# Action item:
Output only the stretch of the listing that starts at the line containing "left front paw: (258, 207)" and ends at the line containing "left back paw: (204, 206)", reproduced exactly with both ends.
.....
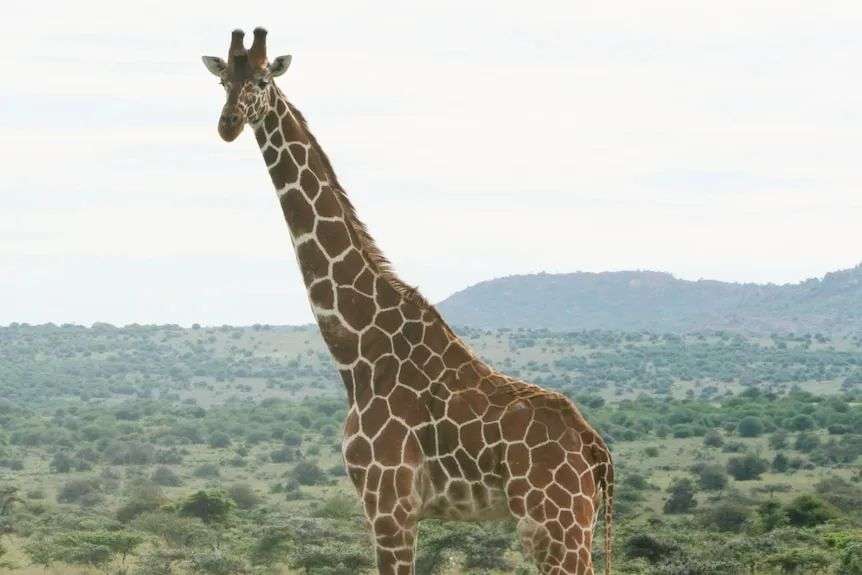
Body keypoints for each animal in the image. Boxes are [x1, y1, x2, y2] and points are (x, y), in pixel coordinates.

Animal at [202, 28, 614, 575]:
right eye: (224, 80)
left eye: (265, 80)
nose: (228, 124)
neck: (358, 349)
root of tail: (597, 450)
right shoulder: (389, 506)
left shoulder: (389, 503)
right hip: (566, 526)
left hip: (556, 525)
.....
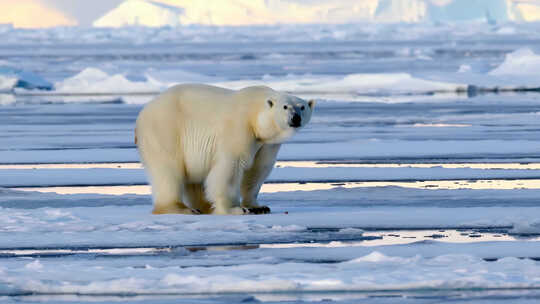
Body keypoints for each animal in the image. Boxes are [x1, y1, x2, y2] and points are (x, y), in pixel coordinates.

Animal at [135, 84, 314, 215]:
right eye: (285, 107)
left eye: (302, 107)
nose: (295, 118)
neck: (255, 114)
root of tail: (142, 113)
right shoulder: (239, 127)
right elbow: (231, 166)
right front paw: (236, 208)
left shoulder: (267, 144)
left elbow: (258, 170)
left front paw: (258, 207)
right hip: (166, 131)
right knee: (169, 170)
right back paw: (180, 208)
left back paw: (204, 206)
.....
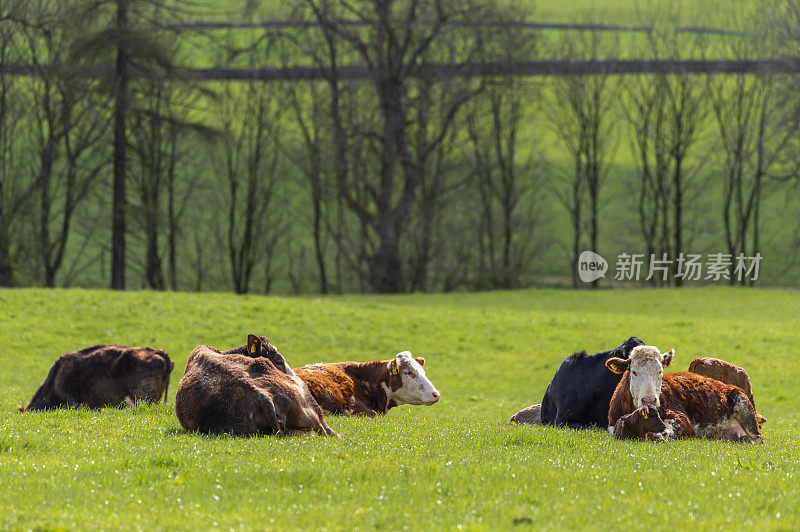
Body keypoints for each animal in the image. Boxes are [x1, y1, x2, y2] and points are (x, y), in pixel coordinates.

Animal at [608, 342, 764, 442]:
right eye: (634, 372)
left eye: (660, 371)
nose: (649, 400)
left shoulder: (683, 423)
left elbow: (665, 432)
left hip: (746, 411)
.....
# Answer for this exercise:
left front paw: (258, 207)
right hip: (166, 131)
right knee: (169, 170)
right back paw: (180, 208)
left back paw: (204, 206)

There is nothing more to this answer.